*Excerpted records*:

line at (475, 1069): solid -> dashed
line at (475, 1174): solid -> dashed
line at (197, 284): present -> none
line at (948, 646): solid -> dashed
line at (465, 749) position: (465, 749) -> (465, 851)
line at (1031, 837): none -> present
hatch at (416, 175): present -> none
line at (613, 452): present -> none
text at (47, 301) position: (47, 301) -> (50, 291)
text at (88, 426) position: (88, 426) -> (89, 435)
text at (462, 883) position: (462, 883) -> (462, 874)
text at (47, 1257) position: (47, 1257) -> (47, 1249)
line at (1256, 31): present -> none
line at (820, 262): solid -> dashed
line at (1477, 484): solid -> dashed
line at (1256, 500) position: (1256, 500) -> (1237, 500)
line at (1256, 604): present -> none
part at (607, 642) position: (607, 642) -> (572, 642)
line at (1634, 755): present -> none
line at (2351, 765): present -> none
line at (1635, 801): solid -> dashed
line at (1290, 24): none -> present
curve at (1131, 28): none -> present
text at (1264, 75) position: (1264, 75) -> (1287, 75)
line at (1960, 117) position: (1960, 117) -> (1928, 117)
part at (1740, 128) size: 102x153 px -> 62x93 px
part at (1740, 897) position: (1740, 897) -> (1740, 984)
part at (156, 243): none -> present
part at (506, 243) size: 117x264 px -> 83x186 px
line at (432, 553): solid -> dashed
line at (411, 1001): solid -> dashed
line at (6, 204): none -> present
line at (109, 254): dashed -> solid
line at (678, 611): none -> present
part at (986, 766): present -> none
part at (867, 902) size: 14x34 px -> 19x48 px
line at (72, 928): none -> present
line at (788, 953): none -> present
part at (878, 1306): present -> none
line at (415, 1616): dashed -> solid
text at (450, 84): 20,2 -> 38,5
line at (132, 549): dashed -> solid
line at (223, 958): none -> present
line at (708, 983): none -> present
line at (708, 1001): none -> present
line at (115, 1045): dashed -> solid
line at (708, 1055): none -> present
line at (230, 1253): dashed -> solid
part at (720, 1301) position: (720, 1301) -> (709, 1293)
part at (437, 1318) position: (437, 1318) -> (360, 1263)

*The task*: Please rename "dashed" to "broken" throughout the data above and give every line again, with nothing else changed.

*Answer to the problem*:
line at (475, 1069): solid -> broken
line at (475, 1174): solid -> broken
line at (197, 284): present -> none
line at (948, 646): solid -> broken
line at (465, 749) position: (465, 749) -> (465, 851)
line at (1031, 837): none -> present
hatch at (416, 175): present -> none
line at (613, 452): present -> none
text at (47, 301) position: (47, 301) -> (50, 291)
text at (88, 426) position: (88, 426) -> (89, 435)
text at (462, 883) position: (462, 883) -> (462, 874)
text at (47, 1257) position: (47, 1257) -> (47, 1249)
line at (1256, 31): present -> none
line at (820, 262): solid -> broken
line at (1477, 484): solid -> broken
line at (1256, 500) position: (1256, 500) -> (1237, 500)
line at (1256, 604): present -> none
part at (607, 642) position: (607, 642) -> (572, 642)
line at (1634, 755): present -> none
line at (2351, 765): present -> none
line at (1635, 801): solid -> broken
line at (1290, 24): none -> present
curve at (1131, 28): none -> present
text at (1264, 75) position: (1264, 75) -> (1287, 75)
line at (1960, 117) position: (1960, 117) -> (1928, 117)
part at (1740, 128) size: 102x153 px -> 62x93 px
part at (1740, 897) position: (1740, 897) -> (1740, 984)
part at (156, 243): none -> present
part at (506, 243) size: 117x264 px -> 83x186 px
line at (432, 553): solid -> broken
line at (411, 1001): solid -> broken
line at (6, 204): none -> present
line at (109, 254): broken -> solid
line at (678, 611): none -> present
part at (986, 766): present -> none
part at (867, 902) size: 14x34 px -> 19x48 px
line at (72, 928): none -> present
line at (788, 953): none -> present
part at (878, 1306): present -> none
line at (415, 1616): broken -> solid
text at (450, 84): 20,2 -> 38,5
line at (132, 549): broken -> solid
line at (223, 958): none -> present
line at (708, 983): none -> present
line at (708, 1001): none -> present
line at (115, 1045): broken -> solid
line at (708, 1055): none -> present
line at (230, 1253): broken -> solid
part at (720, 1301) position: (720, 1301) -> (709, 1293)
part at (437, 1318) position: (437, 1318) -> (360, 1263)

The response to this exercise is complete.